My only addition is prob. that Little Ceasars sells pizza in our area for $5 a piece- what a cheap way to feed our family of seven!

Since I always camped, I used my camp stove (in a well-ventilated room, i.e., windows open).

We love the crockpot for easy meals any time. To make clean-up super easy, we use the crock pot liner bags - contains the liquid and mess, you just wrap up and throw away. You still have to do a quick wipe of the inside of the crockpot, but you avoid the baked on grime.

I've got a steamer that makes rice, chicken, veggies, etc. It's got 2 layers, so you can cook nearly an entire meal in there. It's like the crock pot, but you don't have to prepare so early.

I second using the bathroom sink to wash dishes, and using the tub to dry them.

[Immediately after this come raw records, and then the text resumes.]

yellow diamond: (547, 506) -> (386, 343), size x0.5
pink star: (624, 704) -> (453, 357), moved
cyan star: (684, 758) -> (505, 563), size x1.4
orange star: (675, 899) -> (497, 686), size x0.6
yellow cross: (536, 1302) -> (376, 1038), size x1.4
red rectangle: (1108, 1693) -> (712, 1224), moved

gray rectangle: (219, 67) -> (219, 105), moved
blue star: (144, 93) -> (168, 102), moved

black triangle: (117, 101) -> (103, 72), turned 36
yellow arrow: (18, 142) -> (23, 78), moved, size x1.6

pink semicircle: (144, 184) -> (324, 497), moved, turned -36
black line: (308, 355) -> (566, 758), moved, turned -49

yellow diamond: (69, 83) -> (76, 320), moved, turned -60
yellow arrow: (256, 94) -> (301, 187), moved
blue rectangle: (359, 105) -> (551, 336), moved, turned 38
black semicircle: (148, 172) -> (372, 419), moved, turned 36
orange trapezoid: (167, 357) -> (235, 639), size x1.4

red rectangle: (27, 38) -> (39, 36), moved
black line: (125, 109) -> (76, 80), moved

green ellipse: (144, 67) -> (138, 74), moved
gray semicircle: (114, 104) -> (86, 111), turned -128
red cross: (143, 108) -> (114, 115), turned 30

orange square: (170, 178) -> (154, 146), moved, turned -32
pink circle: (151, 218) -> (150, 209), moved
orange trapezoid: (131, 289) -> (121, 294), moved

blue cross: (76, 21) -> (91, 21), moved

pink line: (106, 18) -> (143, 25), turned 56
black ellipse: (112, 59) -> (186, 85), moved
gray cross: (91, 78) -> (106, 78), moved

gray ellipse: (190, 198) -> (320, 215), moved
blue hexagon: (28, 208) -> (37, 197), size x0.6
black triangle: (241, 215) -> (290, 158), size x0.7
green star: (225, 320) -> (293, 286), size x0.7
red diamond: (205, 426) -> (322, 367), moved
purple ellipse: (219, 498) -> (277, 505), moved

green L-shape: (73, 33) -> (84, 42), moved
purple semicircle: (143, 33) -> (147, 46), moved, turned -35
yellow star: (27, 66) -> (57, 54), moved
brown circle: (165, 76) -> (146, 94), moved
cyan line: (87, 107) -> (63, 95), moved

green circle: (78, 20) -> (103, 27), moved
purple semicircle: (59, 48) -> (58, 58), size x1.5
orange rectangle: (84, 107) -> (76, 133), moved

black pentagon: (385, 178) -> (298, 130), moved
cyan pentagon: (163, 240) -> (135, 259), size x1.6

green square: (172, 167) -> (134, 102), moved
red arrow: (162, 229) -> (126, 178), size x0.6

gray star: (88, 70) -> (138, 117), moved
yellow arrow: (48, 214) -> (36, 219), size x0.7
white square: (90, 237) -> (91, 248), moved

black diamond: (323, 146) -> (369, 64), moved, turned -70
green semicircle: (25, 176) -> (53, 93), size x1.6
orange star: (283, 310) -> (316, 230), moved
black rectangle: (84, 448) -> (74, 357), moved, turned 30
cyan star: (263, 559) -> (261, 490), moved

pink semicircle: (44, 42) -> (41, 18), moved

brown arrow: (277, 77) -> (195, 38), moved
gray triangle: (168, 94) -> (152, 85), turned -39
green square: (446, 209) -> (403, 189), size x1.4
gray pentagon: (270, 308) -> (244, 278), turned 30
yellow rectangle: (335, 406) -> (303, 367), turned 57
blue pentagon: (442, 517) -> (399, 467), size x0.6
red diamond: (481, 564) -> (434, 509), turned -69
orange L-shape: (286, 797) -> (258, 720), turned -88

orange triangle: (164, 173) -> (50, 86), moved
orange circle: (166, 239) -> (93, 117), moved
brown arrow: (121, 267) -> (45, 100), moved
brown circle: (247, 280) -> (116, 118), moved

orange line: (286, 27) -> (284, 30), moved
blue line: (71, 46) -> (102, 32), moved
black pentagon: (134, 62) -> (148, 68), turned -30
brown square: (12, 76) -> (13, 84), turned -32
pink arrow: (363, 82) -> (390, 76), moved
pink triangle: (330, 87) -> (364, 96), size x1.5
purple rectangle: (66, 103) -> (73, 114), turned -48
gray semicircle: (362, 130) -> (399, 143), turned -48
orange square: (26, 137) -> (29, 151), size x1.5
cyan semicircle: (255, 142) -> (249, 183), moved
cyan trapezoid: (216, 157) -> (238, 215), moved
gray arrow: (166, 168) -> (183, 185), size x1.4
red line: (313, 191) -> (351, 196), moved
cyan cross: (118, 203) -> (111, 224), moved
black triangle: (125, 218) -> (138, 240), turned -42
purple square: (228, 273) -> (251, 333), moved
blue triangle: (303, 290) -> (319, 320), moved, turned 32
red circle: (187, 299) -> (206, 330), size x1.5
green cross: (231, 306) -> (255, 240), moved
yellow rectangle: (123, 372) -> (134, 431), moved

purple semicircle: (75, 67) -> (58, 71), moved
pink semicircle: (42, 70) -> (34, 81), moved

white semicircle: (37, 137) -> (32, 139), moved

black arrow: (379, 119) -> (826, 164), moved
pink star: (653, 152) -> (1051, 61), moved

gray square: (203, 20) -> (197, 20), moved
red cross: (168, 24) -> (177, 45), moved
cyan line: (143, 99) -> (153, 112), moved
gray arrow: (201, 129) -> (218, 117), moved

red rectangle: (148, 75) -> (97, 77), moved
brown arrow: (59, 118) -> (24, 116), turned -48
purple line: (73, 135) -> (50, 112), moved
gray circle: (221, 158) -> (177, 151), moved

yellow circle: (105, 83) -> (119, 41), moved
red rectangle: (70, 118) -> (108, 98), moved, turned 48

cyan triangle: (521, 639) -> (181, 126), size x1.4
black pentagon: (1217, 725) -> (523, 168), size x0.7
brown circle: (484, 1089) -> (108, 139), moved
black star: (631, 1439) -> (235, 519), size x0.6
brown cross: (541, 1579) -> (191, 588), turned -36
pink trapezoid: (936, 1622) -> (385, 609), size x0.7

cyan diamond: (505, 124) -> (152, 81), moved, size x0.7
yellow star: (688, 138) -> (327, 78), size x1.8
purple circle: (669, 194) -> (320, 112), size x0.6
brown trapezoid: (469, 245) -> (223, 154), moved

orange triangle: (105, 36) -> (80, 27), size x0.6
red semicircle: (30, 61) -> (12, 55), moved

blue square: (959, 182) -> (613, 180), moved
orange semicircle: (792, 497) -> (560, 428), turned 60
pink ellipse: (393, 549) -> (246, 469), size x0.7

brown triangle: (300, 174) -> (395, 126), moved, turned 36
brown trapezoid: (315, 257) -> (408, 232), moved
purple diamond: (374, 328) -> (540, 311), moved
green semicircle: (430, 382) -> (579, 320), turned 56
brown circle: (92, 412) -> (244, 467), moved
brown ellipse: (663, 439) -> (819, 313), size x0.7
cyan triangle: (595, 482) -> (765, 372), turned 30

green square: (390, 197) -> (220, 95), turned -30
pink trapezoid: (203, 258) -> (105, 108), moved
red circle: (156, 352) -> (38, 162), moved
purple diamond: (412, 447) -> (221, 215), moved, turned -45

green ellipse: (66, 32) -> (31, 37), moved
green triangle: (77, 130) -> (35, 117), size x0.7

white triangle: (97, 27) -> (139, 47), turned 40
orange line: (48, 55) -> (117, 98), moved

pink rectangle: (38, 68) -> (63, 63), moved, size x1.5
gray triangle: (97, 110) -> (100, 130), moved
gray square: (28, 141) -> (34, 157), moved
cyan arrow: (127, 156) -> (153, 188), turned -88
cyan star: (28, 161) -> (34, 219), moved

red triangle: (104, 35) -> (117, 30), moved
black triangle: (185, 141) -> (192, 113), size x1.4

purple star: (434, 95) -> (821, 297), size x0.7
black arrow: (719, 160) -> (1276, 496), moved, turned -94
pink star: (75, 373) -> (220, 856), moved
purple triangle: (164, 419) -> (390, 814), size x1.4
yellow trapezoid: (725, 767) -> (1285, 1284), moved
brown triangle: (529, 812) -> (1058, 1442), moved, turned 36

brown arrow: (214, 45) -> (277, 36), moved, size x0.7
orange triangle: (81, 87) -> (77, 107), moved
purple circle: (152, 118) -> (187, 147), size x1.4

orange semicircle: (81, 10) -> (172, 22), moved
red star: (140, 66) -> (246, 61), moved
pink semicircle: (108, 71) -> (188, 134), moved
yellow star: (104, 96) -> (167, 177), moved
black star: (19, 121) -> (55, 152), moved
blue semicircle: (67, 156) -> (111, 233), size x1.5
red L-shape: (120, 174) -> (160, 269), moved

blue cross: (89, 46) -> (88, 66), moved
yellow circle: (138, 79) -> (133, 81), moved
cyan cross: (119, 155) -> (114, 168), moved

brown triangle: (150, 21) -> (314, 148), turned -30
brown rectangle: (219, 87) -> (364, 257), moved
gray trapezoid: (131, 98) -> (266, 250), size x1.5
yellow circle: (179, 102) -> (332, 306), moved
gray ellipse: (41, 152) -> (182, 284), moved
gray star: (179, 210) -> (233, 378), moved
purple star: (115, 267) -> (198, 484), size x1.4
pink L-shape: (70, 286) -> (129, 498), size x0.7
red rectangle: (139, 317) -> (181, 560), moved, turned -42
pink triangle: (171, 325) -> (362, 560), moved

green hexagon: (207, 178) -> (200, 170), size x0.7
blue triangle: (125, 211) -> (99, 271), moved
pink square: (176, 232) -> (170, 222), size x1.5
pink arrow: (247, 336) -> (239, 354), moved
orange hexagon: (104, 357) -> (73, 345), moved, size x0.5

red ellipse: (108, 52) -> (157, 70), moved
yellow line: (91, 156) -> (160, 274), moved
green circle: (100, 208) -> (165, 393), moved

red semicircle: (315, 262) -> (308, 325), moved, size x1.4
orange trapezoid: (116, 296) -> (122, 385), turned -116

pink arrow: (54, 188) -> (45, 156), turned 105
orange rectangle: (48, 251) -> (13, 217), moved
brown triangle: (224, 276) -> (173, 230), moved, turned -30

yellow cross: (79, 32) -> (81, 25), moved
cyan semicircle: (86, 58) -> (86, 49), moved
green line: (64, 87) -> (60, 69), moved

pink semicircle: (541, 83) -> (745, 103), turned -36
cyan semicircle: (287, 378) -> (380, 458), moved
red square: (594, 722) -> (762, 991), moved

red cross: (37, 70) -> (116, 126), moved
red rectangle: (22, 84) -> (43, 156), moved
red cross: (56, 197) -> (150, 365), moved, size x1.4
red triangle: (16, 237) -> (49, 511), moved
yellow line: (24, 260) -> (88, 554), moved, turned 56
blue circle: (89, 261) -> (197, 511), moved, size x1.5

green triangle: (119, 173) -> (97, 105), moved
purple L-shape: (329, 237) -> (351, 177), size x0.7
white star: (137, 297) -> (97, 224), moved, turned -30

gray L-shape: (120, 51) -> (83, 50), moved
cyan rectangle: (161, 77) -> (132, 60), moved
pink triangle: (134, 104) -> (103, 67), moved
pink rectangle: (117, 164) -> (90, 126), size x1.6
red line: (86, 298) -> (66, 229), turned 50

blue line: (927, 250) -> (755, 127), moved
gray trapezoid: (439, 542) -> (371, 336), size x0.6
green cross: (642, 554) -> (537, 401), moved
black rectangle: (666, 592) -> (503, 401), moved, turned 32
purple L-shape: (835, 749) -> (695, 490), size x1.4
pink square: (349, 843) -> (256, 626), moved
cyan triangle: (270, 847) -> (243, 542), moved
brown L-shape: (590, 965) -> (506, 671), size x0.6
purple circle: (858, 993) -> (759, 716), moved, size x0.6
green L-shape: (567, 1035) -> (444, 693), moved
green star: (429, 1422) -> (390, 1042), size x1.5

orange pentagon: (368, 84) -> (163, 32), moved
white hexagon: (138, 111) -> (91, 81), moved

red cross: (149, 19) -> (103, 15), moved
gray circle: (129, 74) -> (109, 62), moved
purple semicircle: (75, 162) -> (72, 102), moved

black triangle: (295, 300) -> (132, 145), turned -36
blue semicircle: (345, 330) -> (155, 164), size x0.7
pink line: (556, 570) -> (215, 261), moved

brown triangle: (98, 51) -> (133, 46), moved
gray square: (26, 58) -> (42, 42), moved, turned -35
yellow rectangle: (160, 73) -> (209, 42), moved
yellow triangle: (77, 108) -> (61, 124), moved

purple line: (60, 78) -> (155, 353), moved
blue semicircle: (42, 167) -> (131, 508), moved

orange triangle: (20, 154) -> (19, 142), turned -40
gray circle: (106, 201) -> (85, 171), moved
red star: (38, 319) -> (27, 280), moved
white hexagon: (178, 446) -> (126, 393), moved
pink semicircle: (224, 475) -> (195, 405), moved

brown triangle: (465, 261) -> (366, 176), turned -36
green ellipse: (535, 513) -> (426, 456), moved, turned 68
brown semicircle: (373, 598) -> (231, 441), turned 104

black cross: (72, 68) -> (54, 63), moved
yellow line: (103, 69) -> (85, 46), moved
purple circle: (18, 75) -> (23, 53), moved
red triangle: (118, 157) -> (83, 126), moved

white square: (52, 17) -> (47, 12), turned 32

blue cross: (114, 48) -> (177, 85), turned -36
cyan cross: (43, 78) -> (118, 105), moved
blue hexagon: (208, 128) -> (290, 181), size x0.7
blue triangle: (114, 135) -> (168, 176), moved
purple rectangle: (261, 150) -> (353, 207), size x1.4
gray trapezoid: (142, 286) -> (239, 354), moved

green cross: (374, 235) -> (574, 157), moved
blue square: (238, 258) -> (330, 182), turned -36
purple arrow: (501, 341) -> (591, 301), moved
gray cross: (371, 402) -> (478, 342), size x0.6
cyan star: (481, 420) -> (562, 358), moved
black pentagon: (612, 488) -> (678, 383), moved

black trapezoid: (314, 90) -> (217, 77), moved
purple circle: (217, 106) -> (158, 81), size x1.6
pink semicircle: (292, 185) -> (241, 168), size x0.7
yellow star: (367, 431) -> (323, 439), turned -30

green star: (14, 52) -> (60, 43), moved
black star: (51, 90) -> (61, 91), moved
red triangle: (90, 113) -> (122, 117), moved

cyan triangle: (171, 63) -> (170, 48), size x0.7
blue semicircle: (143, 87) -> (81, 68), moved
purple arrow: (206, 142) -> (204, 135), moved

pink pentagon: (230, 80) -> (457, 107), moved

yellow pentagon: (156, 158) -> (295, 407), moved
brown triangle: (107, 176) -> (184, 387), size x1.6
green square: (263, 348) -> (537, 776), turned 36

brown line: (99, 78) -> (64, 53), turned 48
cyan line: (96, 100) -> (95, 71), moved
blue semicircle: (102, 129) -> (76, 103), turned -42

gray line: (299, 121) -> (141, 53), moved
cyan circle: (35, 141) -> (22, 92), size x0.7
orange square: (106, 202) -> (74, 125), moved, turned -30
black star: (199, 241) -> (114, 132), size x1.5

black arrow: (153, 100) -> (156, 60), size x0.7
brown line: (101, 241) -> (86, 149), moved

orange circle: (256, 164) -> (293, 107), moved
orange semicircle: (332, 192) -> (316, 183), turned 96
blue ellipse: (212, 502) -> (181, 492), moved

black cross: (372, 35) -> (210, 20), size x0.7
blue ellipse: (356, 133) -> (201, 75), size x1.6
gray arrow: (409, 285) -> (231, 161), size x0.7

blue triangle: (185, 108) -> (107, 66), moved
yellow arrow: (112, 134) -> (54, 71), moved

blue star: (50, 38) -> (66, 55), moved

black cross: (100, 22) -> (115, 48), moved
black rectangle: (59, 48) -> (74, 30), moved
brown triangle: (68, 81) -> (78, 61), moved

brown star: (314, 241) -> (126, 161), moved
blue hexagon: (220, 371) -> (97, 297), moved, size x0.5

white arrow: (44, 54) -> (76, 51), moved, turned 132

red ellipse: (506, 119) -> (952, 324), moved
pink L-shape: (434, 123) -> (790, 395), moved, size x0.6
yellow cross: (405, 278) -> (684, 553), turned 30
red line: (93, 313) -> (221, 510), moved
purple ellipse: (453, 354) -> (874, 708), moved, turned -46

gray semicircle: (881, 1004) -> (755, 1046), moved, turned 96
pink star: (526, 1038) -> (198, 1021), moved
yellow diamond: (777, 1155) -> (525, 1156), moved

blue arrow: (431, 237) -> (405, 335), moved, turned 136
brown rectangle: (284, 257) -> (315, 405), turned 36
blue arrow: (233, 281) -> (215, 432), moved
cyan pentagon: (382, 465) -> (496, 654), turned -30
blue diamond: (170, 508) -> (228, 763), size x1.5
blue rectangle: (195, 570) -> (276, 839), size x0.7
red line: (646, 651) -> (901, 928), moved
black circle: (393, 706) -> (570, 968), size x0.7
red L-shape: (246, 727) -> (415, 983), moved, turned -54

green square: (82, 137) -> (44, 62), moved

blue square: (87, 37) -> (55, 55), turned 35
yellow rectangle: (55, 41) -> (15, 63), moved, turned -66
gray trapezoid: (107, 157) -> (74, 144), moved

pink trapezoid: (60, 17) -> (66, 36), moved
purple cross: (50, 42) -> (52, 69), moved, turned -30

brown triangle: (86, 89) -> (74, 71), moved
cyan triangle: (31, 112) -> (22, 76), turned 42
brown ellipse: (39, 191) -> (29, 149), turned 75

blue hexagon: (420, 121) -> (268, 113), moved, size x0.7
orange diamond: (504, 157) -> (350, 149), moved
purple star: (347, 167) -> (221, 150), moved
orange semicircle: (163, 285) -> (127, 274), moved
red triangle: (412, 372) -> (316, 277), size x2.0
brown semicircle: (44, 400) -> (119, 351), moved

Buy some sturdy plastic dishes from Target so you don't worry about dropping them on the ceramic.

We turned the smallest bedroom into a mini kitchen/dining room, with a small table, microwave, toaster oven, crock pot, and hot pot. We put shelves in the small closet and used it as a pantry. We found frozen dinners were our last choice--they weren't that good. Toaster oven and crock pot meals were much better. And whatever you make, make enough for leftovers.

Timely! Our remodel starts next Monday. 10-12 weeks.

and for great crockpot meal recipes, I've found the www.mccormick.com website to have great recipes. just go to recipe collections and then to crockpot. the scalloped potato and pork chop casserole and white bean chicken chili were awesome!

Trader Joes pre-cooked rice in the bags were a lifesaver. Micro them in the bathroom/ad hoc kitchen and add toppings -- plain for kids, pre-cooked Indian (also from Trader Joes) packs for the more adventurous. I didn't care about the food actually. I just made sure to have a place to set up my espresso maker.

We would use a camp stove, George Foreman grill, and a fire pit to cook on. Then for cleaning the dishes an old wash tub. For hot water we used a coffee pot for camping.

We just got done with our remodel and lived.
1- It was really important to have a space that was a make shift kitchen and treat it like one. We had one set of floor to ceiling metro shelving on wheels that had our microwave, food staples we needed, crock, electric skillet + steamer.
If possible, ask for the oven to leave last or even better stay in the kitchen if at all possible.
2-We held out with real plates for a bit - but the paper plates saved our sanity.
3- Lastly, we made a ton of freezer meals beforehand and lived off those for a couple months - no dinner prep.

Astonishing how the microwave oven was pushed almost off the list of alternative ways of preparing meals. I've been working on a book of microwave cooking which employs the microwave oven as a device for cooking. With a bit of imagination, experience, and patience you can learn that it is possible for your microwave cooker to produce many of your favorite recipes with ease and comfort. You may find it easy to maintain the weight you want or even lose a few pounds -- oil almost disappears from your recipes,and recipes for steaming, poaching, sauteeing, broiling your favorite foods suddenly appear as tasteful and economical parts of your diet.In addition, you weight control is very easy.

Your micro won't bake cakes (brownies are good and some others as well)but it's marvelous for producing pies and fruit-based desserts. Your wonderful conventional oven doesn't open cans and a barbeque arrangement isn't always possible. Every appliance has its own particular talents and every venue has its drawbacks Take a breath and start thinking microwave.

I second the toaster oven, it was a lifesaver !
But the rice cooker comes in a close second for me !
And DON'T stress it-use paper plates- take a dishwashing break and use as much disposable as possible, because doing dishes in the bathroom is NOT fun.